Perhaps Molly Hooper, who brings coffee and a smile unfailingly, and who hides an aching heart, hopes that the mind which has ever scoffed at romance as grit in a delicate instrument is more tenderly inclined tonight…maybe even considering the possibility of returning her smile tomorrow, instead of turning away with that combination of contempt and disinterest that is crushing and strangely alluring at the same time.

Yet for all these hopes, all these would-be interventions into the intellect of the World's Only Consulting Detective, his thoughts—hidden behind a pale, sharp-featured, impassive face—are of an entirely different nature.

He is thinking of his imperfections.

Yes—he knows that he has them. He is too proud to admit this fact; also, to do so would be illogical. No one needs to know his flaws. To confide in another human being could have one end and one end only (rationally speaking); and that would be to compromise his credibility and objectivity.

And so even to John, who is the only friend in whom he would ever consider confiding, he remains silent.

But he knows his flaws, and he thinks on them. Methodically, of course, in the same organized manner by which he does everything else. When he has nothing else with which to occupy his formidable intellect, he chooses one failing and examines it, like a contaminated DNA specimen, to better understand it. To better hide it. To overcome it.

Tonight, the turn has come for what he has decided is his general amorality.

He has heard it a thousand times—in accusations, in admonitions, in appeals to his better morals followed by astonished realizations that he has none. Underlying all of these has been one simple conclusion:

That he, Sherlock Holmes, is not a good man.

Brilliant, magnetic, intriguing, talented—

But never good.

John Watson, the stalwart Army doctor with what Sherlock considers to be an entirely puzzling affinity for hideous knitted jumpers, is a good man.

But Sherlock is not.

One, two. He ceases plucking at his well-tuned instrument and picks up the bow, drawing it carefully against the taut strings.

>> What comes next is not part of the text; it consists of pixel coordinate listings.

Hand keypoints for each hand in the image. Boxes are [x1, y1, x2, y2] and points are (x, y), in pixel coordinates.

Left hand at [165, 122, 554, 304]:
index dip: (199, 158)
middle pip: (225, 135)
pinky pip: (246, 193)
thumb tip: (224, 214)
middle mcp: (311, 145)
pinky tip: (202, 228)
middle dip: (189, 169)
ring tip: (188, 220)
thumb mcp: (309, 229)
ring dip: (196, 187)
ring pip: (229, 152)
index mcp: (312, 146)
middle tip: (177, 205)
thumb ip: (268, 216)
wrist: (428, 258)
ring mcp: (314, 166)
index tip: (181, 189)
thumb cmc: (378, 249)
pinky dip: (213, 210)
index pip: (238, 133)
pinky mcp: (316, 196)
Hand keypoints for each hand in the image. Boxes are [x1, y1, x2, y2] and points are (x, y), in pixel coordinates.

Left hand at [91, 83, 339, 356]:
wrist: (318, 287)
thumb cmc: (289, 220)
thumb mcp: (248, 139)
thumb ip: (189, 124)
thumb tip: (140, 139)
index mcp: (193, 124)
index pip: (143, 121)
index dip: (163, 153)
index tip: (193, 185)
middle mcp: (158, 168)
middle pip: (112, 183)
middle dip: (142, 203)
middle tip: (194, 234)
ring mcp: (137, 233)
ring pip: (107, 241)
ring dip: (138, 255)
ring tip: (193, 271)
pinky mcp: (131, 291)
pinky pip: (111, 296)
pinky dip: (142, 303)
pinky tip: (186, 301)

Before he met John, when most everyone in his life was of the general middling morals, he could hide behind the sardonic question, "What is goodness?"

But now he cannot. He shares a flat with goodness. He forgets to buy milk for goodness. He is a friend of goodness.

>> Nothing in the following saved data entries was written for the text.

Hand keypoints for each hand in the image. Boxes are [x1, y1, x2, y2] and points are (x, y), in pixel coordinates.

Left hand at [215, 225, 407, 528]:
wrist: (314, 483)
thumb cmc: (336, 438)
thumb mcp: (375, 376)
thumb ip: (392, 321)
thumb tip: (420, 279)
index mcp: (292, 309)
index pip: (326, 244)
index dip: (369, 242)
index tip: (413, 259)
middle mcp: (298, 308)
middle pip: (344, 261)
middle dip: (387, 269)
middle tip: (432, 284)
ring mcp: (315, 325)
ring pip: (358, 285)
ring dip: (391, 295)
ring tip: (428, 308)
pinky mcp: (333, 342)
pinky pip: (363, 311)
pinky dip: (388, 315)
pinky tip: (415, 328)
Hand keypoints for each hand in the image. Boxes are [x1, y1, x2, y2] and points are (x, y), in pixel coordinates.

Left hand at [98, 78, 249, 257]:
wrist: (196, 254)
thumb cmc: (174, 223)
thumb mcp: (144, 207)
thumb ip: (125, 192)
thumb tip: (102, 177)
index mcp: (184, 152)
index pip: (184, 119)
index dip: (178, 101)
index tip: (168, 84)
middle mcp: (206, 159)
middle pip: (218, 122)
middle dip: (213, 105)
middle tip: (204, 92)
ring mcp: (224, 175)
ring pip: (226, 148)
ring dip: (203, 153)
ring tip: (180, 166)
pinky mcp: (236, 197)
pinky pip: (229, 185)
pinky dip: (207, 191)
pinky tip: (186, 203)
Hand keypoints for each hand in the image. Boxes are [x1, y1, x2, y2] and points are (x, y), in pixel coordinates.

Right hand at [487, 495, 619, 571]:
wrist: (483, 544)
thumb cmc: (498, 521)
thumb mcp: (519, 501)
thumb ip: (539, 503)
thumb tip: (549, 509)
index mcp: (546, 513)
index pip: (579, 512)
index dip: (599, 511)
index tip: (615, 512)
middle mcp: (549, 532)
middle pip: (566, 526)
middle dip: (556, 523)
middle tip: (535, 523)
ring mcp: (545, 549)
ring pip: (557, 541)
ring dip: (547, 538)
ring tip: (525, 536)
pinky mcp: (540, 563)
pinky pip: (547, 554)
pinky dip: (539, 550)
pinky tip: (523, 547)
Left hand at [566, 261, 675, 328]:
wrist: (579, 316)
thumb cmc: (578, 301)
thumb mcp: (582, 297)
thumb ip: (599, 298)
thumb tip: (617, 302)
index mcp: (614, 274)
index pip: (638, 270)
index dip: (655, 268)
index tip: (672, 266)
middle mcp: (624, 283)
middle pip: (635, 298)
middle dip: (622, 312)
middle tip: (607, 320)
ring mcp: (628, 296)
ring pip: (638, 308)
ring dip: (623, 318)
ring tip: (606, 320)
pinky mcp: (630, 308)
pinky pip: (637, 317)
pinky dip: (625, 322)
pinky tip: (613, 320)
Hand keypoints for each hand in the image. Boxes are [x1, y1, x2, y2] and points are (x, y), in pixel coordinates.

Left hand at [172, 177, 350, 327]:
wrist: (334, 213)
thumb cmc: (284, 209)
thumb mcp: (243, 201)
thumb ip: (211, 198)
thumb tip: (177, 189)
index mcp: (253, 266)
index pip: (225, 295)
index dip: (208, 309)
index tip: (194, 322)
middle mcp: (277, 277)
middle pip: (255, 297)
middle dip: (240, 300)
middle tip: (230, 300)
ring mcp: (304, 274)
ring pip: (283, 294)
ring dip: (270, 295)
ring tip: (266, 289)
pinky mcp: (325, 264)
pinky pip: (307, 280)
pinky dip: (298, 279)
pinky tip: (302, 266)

And now the flaw hurts more than ever, because he can see what he should be in another—but he cannot see it in himself.

To be good, one must genuinely care for others.

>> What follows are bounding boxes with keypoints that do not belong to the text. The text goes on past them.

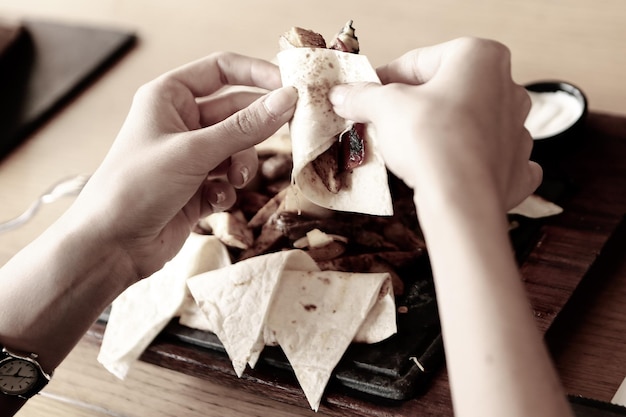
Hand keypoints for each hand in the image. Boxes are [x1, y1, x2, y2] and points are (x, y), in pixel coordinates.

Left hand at [70, 52, 296, 279]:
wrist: (111, 246)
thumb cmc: (137, 186)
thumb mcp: (195, 151)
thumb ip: (245, 126)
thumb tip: (288, 98)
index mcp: (170, 97)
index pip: (222, 70)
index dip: (257, 74)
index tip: (290, 86)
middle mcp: (181, 123)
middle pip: (236, 113)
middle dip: (256, 128)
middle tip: (288, 133)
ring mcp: (190, 157)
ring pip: (237, 150)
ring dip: (241, 165)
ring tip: (233, 181)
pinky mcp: (196, 188)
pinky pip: (228, 179)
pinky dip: (227, 190)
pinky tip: (213, 202)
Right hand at [329, 37, 541, 211]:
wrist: (460, 199)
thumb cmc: (429, 139)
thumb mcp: (385, 108)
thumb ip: (363, 95)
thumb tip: (342, 94)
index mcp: (480, 57)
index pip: (418, 62)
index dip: (385, 80)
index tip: (365, 96)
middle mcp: (507, 88)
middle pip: (447, 91)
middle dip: (415, 105)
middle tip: (382, 123)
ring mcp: (517, 130)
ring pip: (471, 124)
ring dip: (444, 132)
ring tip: (410, 150)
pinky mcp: (517, 168)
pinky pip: (493, 159)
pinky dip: (473, 163)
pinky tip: (455, 169)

He understands that, on the objective level, on the philosophical level—though he does not always like to admit that those levels exist, because he cannot see them. He knows that caring, despite Mycroft's assurances, is truly an advantage.

But it is one that he cannot attain for himself.

And so, he cannot be good.

And because he cannot be good, he pretends that being good does not matter—that it is not important.

But it does matter.

And more than anything, he wants it.